[Start of Quoted text]
# Focus on me



## Milliegsd (Nov 24, 2015)

Not sure how to word this right.... but pretty much how do I get my girl to better focus on me. Inside we practice "eyes" so she'll focus on my face and look me in the eyes and hold it for awhile and then I'll praise her. I also work this when we practice down and sit (inside) we practice keeping eye contact. But when we're outside it's hard to get her to focus on me even with treats toys whatever. When there's no one around I can get her to watch me while we go through commands (sit/stay down/stay) but if there's a person or a dog it's really hard to get her to look at me again. She's not lunging or barking or even excited it's just a dead stare at the person/dog. I can command her into a sit or down and she'll listen but she just won't look at me. She might quickly glance at me when she sits or lays down when i tell her to but I can't get her to focus her attention back on me entirely -.- oh and she's about 10 months now


----------



## Hineni7 (Nov 8, 2014)

Have you tried clicker /marker training? Short sessions built into longer ones, with small distractions and redirection on to you when she breaks would be my suggestion.. Praise and reward when she stays focused and/or refocuses on you.


----------



## Milliegsd (Nov 24, 2015)
[End of Quoted text]
_Written problem 1_. How many lines of the records below contain the word "vegetation"? Give only the number.
[Start of Data to use]
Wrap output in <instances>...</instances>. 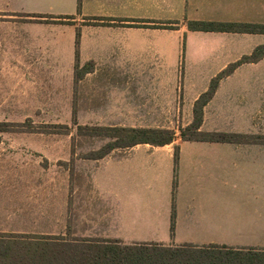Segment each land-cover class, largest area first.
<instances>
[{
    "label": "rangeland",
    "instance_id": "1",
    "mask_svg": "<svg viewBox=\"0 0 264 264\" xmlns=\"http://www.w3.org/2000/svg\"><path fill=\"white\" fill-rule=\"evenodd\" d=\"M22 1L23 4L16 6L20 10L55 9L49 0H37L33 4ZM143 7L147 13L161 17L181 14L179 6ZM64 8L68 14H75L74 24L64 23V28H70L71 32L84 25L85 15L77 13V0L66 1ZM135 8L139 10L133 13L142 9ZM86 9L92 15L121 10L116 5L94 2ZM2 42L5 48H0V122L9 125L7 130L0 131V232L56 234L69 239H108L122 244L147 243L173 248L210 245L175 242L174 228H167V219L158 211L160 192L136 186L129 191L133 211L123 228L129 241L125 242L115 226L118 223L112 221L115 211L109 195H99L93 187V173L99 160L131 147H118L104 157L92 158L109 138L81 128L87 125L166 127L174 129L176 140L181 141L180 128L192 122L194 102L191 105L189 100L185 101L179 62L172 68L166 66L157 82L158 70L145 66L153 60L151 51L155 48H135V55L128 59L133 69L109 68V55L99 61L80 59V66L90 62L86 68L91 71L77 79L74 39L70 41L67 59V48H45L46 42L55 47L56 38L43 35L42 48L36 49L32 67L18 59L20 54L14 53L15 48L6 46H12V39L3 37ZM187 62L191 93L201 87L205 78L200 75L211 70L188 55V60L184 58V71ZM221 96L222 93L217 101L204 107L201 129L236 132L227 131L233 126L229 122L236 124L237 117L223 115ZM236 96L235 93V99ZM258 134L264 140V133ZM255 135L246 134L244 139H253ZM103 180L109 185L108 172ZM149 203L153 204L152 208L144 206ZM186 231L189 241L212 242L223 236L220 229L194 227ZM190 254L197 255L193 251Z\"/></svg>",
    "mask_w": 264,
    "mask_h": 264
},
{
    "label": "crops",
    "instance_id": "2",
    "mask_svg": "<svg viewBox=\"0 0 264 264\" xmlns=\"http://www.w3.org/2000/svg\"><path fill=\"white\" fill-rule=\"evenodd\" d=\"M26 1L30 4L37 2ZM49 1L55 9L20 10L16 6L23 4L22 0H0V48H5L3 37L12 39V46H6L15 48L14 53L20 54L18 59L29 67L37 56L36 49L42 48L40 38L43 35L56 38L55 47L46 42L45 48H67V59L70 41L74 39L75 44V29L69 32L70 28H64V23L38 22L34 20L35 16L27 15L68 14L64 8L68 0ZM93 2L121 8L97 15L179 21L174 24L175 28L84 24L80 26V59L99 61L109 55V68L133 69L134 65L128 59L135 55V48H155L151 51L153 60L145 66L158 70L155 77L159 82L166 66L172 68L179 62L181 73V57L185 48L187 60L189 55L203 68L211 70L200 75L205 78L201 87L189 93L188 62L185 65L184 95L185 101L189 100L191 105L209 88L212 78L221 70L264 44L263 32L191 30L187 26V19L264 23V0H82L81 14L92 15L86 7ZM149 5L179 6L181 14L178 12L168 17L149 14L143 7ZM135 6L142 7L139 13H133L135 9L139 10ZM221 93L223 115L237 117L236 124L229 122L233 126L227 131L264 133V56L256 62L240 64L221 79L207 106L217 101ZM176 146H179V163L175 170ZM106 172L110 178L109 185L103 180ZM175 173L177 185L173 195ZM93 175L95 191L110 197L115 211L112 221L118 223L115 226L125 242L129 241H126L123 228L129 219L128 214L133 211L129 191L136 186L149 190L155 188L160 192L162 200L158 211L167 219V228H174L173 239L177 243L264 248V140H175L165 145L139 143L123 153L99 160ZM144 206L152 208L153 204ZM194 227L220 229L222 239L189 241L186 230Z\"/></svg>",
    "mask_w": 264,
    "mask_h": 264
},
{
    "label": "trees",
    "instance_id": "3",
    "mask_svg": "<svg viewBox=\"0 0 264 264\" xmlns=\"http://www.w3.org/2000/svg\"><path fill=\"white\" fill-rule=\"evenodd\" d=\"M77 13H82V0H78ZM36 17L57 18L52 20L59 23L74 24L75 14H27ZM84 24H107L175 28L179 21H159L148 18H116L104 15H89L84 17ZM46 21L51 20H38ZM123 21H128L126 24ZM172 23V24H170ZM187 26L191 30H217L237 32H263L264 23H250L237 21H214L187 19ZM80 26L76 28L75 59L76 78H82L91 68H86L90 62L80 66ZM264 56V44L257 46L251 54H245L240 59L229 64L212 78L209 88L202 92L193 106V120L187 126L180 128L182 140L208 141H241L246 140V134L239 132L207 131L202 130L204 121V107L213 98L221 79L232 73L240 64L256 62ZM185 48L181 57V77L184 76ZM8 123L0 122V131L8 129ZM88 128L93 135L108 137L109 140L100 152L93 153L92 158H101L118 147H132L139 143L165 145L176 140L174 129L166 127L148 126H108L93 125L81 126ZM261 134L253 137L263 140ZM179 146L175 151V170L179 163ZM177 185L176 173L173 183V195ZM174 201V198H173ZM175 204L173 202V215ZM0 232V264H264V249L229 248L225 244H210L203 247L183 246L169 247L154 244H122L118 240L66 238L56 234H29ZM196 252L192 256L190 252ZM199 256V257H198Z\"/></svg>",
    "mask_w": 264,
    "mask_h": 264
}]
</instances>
[End of Data to use]
[Start of Data to use]
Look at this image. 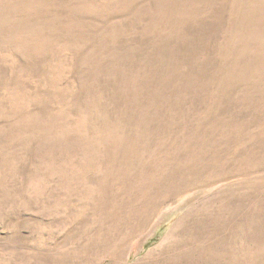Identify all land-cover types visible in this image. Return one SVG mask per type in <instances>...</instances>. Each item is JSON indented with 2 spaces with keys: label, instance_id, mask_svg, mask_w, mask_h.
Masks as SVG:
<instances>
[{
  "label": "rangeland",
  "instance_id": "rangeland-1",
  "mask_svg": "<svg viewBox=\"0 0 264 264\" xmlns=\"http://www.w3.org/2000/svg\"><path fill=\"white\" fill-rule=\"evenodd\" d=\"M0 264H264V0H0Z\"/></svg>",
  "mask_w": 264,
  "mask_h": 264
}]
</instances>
[End of Data to use]
[Start of Data to use]
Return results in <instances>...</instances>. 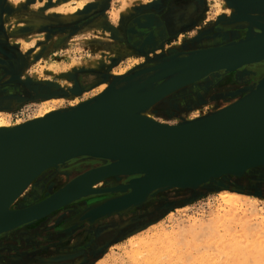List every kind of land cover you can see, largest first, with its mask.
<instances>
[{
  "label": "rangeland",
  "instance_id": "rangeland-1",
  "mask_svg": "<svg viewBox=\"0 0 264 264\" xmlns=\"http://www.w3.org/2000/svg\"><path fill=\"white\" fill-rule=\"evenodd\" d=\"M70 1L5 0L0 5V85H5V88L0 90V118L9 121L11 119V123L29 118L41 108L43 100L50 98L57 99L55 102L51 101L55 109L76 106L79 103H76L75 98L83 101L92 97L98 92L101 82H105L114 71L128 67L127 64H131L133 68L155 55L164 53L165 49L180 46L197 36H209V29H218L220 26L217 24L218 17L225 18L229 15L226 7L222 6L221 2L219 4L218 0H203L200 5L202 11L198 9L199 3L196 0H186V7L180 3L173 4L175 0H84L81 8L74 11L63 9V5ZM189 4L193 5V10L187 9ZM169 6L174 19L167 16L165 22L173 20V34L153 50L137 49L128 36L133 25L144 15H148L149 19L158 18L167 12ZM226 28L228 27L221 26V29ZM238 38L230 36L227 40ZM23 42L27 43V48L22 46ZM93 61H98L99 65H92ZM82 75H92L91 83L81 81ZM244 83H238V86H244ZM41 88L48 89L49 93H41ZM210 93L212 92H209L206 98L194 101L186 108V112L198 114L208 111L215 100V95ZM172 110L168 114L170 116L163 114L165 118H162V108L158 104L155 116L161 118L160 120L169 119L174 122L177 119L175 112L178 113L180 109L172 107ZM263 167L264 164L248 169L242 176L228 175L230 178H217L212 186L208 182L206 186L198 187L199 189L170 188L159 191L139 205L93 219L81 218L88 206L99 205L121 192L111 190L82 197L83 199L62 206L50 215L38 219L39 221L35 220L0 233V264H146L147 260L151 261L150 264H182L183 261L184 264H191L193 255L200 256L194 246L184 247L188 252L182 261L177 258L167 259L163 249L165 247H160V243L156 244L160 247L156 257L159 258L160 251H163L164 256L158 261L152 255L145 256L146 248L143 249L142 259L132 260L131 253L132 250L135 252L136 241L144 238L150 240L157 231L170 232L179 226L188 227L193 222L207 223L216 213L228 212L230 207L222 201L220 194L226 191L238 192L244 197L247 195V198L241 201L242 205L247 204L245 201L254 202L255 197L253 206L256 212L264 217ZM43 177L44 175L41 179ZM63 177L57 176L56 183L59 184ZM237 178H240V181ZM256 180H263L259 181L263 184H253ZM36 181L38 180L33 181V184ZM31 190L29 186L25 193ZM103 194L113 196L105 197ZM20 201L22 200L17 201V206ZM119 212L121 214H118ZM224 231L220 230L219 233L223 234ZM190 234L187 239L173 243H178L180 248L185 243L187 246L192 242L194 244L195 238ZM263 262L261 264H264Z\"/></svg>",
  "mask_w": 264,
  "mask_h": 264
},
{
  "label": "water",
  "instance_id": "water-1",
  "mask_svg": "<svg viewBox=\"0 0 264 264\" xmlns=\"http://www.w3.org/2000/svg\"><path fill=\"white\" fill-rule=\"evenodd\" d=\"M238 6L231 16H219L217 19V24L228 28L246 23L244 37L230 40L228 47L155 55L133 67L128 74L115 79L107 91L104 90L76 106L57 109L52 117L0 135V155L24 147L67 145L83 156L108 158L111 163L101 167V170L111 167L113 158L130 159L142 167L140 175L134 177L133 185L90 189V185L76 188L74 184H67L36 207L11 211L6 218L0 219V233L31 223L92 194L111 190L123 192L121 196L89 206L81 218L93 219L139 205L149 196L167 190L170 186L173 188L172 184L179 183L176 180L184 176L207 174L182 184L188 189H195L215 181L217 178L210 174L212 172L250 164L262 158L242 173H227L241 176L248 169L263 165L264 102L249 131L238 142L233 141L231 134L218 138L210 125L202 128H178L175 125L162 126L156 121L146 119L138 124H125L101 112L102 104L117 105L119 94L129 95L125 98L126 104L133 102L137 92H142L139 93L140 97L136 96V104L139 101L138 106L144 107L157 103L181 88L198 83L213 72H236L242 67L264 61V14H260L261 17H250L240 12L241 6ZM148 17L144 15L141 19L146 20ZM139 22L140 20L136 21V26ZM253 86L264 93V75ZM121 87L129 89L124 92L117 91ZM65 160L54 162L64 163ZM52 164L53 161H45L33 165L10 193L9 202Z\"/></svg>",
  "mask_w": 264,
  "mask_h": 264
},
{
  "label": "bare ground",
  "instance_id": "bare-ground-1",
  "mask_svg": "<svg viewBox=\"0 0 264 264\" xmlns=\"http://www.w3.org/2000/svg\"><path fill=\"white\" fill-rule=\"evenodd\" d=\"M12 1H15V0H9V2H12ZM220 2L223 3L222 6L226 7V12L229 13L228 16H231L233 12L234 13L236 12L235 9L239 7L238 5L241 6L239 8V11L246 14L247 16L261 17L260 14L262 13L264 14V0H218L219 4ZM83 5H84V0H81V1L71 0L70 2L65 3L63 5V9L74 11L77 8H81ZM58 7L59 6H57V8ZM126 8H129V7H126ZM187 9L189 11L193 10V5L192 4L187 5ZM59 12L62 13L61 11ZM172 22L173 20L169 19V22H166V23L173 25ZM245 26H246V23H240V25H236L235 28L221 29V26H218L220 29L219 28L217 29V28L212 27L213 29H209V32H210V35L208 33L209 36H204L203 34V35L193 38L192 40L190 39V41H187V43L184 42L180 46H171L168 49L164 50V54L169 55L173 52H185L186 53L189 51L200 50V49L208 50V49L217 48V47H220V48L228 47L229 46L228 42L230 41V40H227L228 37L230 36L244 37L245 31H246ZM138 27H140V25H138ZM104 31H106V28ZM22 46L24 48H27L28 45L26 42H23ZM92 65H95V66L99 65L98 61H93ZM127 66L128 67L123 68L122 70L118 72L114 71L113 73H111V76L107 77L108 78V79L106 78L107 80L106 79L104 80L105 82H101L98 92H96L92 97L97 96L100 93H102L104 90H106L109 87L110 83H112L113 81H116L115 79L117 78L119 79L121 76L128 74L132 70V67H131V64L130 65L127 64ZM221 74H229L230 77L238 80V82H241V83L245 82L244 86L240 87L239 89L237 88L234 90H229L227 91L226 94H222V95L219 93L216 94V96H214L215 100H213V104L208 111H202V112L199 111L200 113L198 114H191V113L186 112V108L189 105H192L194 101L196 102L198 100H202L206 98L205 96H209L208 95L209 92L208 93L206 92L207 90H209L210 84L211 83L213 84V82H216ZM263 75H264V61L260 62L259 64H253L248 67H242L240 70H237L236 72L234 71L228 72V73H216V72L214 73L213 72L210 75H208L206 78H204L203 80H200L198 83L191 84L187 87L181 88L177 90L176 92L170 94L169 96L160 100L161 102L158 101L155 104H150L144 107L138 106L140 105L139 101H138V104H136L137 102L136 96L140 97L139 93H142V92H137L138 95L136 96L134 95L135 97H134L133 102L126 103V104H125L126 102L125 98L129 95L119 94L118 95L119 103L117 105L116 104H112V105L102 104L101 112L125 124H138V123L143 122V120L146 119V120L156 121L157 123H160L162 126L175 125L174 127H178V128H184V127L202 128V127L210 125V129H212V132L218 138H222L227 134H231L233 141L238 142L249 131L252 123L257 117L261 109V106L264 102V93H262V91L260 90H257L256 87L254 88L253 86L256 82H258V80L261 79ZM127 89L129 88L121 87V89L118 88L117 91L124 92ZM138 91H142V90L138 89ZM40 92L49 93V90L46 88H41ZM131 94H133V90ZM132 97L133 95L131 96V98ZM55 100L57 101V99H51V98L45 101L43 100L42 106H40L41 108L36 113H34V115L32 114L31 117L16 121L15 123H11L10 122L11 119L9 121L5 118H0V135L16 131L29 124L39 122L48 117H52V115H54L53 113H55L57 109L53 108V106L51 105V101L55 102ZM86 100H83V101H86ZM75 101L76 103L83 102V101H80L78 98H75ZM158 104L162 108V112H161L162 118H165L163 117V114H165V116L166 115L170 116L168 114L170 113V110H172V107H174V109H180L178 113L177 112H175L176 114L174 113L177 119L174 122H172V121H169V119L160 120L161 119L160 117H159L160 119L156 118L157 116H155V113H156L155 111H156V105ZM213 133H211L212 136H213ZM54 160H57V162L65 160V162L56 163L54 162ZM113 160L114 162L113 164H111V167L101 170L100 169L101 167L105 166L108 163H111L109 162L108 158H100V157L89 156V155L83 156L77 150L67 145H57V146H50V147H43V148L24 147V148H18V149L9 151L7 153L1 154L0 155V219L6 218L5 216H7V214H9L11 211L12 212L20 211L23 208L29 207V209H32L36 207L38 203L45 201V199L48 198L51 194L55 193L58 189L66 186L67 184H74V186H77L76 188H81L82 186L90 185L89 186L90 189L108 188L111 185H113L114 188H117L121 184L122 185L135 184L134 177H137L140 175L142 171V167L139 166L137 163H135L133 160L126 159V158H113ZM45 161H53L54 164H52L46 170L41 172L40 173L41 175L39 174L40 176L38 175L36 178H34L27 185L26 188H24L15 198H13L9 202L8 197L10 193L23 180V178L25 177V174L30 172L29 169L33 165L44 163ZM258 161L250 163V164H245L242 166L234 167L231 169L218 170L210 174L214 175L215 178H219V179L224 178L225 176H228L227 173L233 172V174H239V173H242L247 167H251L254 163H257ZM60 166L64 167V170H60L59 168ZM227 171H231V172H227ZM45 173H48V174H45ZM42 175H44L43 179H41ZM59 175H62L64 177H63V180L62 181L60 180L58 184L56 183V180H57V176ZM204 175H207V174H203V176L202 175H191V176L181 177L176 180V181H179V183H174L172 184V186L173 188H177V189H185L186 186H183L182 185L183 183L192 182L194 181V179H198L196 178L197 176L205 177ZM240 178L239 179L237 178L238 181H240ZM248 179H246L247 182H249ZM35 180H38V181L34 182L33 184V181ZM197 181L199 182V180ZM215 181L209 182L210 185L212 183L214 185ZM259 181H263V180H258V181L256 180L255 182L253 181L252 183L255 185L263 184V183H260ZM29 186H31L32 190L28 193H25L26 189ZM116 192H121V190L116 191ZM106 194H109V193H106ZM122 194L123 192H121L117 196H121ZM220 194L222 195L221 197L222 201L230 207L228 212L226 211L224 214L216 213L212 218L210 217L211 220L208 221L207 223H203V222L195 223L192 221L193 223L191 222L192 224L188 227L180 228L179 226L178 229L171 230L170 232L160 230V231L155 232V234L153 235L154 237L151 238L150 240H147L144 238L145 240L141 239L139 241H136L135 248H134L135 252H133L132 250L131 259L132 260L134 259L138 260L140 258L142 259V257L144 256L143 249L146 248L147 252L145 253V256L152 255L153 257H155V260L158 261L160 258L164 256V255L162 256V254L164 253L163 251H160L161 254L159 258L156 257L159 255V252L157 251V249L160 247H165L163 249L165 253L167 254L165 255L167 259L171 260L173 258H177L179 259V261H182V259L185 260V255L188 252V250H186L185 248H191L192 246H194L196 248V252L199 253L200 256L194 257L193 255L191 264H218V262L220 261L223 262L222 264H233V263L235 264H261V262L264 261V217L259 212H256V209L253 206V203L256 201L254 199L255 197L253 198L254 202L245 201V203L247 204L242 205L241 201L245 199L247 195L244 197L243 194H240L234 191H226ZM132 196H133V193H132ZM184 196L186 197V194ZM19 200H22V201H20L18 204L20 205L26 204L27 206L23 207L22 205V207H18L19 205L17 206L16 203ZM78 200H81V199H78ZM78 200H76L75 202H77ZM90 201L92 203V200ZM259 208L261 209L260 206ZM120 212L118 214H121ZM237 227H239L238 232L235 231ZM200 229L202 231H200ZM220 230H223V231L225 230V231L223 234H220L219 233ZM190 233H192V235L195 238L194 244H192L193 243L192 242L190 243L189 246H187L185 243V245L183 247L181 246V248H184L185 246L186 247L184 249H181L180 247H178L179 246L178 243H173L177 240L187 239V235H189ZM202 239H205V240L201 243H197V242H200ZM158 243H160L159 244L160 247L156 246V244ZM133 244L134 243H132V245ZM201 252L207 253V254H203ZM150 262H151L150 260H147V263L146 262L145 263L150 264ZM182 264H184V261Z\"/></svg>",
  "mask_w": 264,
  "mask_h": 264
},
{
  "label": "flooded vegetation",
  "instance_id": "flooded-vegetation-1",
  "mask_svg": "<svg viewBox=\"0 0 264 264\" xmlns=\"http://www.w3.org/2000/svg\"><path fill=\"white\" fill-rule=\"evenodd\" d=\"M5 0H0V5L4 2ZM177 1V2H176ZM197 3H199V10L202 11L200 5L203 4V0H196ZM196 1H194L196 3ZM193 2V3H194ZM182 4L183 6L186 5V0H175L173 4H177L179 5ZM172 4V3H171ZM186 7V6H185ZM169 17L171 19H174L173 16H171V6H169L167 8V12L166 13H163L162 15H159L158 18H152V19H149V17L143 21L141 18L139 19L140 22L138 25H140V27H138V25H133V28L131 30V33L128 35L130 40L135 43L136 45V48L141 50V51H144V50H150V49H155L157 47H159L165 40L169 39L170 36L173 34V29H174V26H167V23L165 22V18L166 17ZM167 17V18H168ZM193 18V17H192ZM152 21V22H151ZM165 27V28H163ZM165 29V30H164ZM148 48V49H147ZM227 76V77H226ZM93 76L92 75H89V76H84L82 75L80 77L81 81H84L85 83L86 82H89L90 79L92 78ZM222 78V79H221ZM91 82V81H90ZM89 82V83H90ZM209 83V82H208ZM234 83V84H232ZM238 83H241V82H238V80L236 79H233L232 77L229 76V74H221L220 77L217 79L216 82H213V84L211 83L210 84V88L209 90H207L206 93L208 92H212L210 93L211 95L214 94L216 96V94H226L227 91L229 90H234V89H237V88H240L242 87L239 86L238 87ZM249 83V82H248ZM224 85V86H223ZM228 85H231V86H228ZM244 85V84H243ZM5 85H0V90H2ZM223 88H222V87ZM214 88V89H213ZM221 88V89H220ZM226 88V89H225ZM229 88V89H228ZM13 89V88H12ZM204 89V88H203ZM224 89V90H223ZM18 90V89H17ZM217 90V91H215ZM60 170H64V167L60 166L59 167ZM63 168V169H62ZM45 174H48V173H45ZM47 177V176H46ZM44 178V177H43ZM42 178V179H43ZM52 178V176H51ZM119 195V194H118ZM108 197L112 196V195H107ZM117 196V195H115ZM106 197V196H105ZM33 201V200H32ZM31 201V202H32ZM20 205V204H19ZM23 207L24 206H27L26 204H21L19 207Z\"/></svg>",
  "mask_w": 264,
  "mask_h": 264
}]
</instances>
[End of Data to use]
_Written problem 2_. Can you continue the forum thread about getting a dog to keep her focus on her owner outdoors, picking up right after its last line?

_Exercise result 1_. 2

_Exercise result 2_.
I did try this initially but she wouldn't take the treat.... normally she loves her training treats and I've done clicker training on different things with her in the past which worked well. But she ignores the treats (in this situation specifically) even when they're offered for the right behavior. For example in the past when she did focus back on me I marked it then went to reward with the treat, she sniffed it and then just turned her head away and focused back on the person/dog. I think I just need to work with a smaller distraction. I just need to find one that grabs her attention but nearly as much as the dog/person so I can be the main focus again and work from there


----------



## Hineni7 (Nov 8, 2014)

I would agree, smaller distraction and bigger reward... She is young and focus will come with age and work.. I would say keep working through this hurdle. Keep an open mind and try new ideas (scenarios, treats/rewards) until you see the desired response.. Just like humans, they have to mature and this takes time. They will go through different 'syndromes' and hiccups in their training until adulthood (and then hopefully you have pretty consistent wanted behavior that still needs practice).. Would love to see a pic of your pup


----------



## Milliegsd (Nov 24, 2015)

Ahh yes sometimes I forget that. She may not look like a little puppy anymore but she's still maturing mentally. I'll just have to get creative until I find something that works for her. Thanks for the advice  but this is her! Millie or as my boyfriend calls her "miss fluffy butt"


----------



## Hineni7 (Nov 8, 2014)

She is beautiful and adorable at the same time! Yes, young minds take patience.. Hang in there I see intelligence in those eyes


----------



## Steve Strom (Oct 26, 2013)

Try using a lot of movement. A quick release and some play, moving around between each command will bring her energy and attention up. If she doesn't want the treat, your going to just be fighting that and trying to bribe her instead of developing her interest in paying attention to you.


----------



## Milliegsd (Nov 24, 2015)

Thank you thank you







I think sometimes I just need a reminder of these things. Helps me see clearer again.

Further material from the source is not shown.